— BEGIN Supplied data —

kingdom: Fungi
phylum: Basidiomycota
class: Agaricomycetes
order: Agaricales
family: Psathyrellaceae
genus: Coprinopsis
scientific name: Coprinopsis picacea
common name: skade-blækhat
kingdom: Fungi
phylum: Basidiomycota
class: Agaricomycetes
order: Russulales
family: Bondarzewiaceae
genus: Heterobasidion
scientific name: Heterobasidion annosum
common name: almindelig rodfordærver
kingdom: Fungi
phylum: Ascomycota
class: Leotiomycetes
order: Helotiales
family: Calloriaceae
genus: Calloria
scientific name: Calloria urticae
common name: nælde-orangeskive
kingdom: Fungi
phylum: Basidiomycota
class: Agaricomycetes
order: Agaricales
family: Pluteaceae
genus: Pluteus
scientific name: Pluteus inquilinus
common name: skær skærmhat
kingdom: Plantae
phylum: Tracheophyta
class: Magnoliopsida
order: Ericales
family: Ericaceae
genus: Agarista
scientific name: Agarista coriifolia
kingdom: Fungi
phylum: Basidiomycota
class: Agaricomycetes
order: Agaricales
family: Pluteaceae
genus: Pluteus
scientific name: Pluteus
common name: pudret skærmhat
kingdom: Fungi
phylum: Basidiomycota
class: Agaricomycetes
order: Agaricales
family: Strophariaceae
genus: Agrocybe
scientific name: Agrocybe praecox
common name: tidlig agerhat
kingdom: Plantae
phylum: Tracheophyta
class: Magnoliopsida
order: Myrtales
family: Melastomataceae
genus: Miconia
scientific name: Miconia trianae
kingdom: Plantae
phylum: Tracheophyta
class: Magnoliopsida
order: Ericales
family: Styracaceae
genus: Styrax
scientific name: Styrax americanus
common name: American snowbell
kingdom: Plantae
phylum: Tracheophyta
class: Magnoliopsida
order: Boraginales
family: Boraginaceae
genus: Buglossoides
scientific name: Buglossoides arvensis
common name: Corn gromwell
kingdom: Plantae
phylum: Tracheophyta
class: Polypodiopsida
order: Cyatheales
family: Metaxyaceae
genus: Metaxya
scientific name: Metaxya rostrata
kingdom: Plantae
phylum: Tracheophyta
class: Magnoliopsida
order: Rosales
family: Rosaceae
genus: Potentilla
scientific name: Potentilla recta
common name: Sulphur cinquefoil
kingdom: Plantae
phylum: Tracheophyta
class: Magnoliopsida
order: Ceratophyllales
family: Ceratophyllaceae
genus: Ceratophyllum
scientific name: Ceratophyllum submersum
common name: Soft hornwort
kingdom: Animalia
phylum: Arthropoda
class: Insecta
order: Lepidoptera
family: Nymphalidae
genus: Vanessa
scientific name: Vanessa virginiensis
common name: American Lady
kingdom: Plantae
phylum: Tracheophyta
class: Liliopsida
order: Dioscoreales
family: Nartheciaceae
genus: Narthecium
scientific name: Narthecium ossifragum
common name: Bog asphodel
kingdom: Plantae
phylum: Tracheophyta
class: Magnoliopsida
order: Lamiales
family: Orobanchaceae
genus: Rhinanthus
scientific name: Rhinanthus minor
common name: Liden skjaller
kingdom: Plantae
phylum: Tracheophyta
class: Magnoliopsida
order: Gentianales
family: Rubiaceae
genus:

— END Supplied data —

- Requirements
Return, unchanged, every line of the records from the one containing "phylum: Arthropoda" through the final line, both ends included.

- Result for this exercise
phylum: Arthropoda
class: Insecta
order: Lepidoptera
family: Nymphalidae
genus: Vanessa
scientific name: Vanessa virginiensis
common name: American Lady
kingdom: Plantae
phylum: Tracheophyta
class: Liliopsida
order: Dioscoreales
family: Nartheciaceae
genus: Narthecium
scientific name: Narthecium ossifragum
common name: Bog asphodel
kingdom: Plantae
phylum: Tracheophyta
class: Magnoliopsida
order: Lamiales
family: Orobanchaceae
genus: Rhinanthus
scientific name: Rhinanthus minor
common name: Liden skjaller
kingdom: Plantae
phylum: Tracheophyta
class: Magnoliopsida
order: Gentianales
family: Rubiaceae
genus:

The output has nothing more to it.